▶ AVAILABLE DATA:
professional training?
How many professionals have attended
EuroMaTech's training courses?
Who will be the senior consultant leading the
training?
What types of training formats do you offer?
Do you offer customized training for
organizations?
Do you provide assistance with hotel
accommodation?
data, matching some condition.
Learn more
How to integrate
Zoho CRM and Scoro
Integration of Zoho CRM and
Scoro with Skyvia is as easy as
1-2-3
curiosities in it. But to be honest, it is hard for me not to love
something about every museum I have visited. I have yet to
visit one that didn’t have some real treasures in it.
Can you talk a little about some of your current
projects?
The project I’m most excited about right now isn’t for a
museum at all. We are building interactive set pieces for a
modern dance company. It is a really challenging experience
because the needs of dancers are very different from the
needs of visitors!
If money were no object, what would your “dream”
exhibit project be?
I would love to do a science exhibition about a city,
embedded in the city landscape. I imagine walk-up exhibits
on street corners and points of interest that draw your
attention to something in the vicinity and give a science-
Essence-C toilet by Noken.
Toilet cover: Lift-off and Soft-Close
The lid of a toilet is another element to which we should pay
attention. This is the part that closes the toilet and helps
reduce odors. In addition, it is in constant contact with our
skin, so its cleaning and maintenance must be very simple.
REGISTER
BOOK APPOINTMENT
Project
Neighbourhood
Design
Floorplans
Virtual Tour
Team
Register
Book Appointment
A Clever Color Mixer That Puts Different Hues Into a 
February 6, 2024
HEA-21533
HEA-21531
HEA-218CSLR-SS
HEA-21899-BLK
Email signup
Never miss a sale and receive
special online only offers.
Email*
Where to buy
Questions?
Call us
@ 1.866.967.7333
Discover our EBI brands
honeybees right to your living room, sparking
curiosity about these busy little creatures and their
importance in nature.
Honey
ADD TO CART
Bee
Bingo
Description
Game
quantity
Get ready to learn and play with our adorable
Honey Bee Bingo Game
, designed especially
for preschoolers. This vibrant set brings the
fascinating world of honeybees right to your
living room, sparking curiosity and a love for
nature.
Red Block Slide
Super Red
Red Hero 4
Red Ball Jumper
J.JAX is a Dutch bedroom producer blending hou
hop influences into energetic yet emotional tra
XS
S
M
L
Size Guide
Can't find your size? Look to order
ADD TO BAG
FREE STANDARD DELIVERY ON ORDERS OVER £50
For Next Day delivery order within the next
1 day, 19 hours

▶ WORK ORDER: Rewrite all the lines above, putting "gallery" wherever "museum" appears and leaving everything else unchanged.

▶ WRITTEN ANSWER:
professional training?
How many professionals have attended
EuroMaTech's training courses?
Who will be the senior consultant leading the
training?
What types of training formats do you offer?
Do you offer customized training for
organizations?
Do you provide assistance with hotel
accommodation?
data, matching some condition.
Learn more
How to integrate
Zoho CRM and Scoro
Integration of Zoho CRM and
Scoro with Skyvia is as easy as
1-2-3
curiosities in it. But to be honest, it is hard for me not to love
something about every gallery I have visited. I have yet to
visit one that didn’t have some real treasures in it.
Can you talk a little about some of your current
projects?
The project I’m most excited about right now isn’t for a
gallery at all. We are building interactive set pieces for a
modern dance company. It is a really challenging experience
because the needs of dancers are very different from the
needs of visitors!
If money were no object, what would your “dream”
exhibit project be?
I would love to do a science exhibition about a city,
embedded in the city landscape. I imagine walk-up exhibits
on street corners and points of interest that draw your
attention to something in the vicinity and give a science-
Essence-C toilet by Noken.
Toilet cover: Lift-off and Soft-Close
The lid of a toilet is another element to which we should pay
attention. This is the part that closes the toilet and helps
reduce odors. In addition, it is in constant contact with our
skin, so its cleaning and maintenance must be very simple.
REGISTER
BOOK APPOINTMENT
Project
Neighbourhood
Design
Floorplans
Virtual Tour
Team
Register
Book Appointment
A Clever Color Mixer That Puts Different Hues Into a 
February 6, 2024
HEA-21533
HEA-21531
HEA-218CSLR-SS
HEA-21899-BLK
Email signup
Never miss a sale and receive
special online only offers.
Email*
Where to buy
Questions?
Call us
@ 1.866.967.7333
Discover our EBI brands
honeybees right to your living room, sparking
curiosity about these busy little creatures and their
importance in nature.
Honey
ADD TO CART
Bee
Bingo
Description
Game
quantity
Get ready to learn and play with our adorable
Honey Bee Bingo Game
, designed especially
for preschoolers. This vibrant set brings the
fascinating world of honeybees right to your
living room, sparking curiosity and a love for
nature.
Red Block Slide
Super Red
Red Hero 4
Red Ball Jumper
J.JAX is a Dutch bedroom producer blending hou
hop influences into energetic yet emotional tra
XS
S
M
L
Size Guide
Can't find your size? Look to order
ADD TO BAG
FREE STANDARD DELIVERY ON ORDERS OVER £50
For Next Day delivery order within the next
1 day, 19 hours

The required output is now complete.